Don’t forget the many insect-related organisations in the UK which may have materials that you can use and with whom you might collaborate: societies such as the RES, the Amateur Entomologists’ Society and the British Entomological & Natural History Society. There are also charities such as Buglife, Butterfly Conservation, the British Dragonfly Society and the Bumblebee Conservation Trust. More general organisations include the Royal Horticultural Society, the Woodland Trust, the Linnean Society, the British Ecological Society, the Field Studies Council and the British Science Association.
There are several Science Communication organisations that can provide training and share best practice, such as Stempra, the BIG STEM Communicators network and the European Science Communication Institute. The STEM Ambassadors scheme has hubs around the UK and provides training on engaging with young people, can provide a DBS check and will link you with educators looking for activity sessions.
Organisations that represent those with a particular need may be able to advise you on the accessibility of your activity. These include the Royal National Institute of Blind People, Action on Hearing Loss and the National Autistic Society.
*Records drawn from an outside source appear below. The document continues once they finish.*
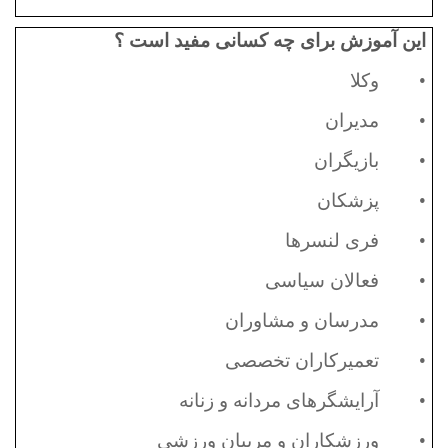
این آموزش برای چه کسانی مفید است ؟
•
وکلا
•
مدیران
•
بازیگران
•
پزشکان
•
فری لنسرها
•
فعالان سیاسی
•
مدرسان و مشاوران
•
تعمیرکاران تخصصی
•
آرایشگرهای مردانه و زنانه
•
ورزشکاران و مربیان ورزشی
The Royal Society and the Wellcome Trust have published several reports on Equality, Diversity and Inclusion within Science. There is also an excellent book ‘Equity, Exclusion & Everyday Science Learning’ by Emily Dawson. These focus on the environment surrounding outreach and how this may exclude certain groups within society, perhaps by taking place somewhere they would not normally visit or using a language or wording with which they are not familiar.